Please transcribe the entries below without omitting a single character.
(INPUT RECORDS)
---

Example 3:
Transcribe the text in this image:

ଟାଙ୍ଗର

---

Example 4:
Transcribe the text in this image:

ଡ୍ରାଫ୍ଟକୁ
(End INPUT RECORDS)
- [REPLY]
---

Example 3:
Transcribe the text in this image:

ଟାଙ୍ଗର

---

Example 4:
Transcribe the text in this image:

ଡ୍ରାଫ୍ଟକୁ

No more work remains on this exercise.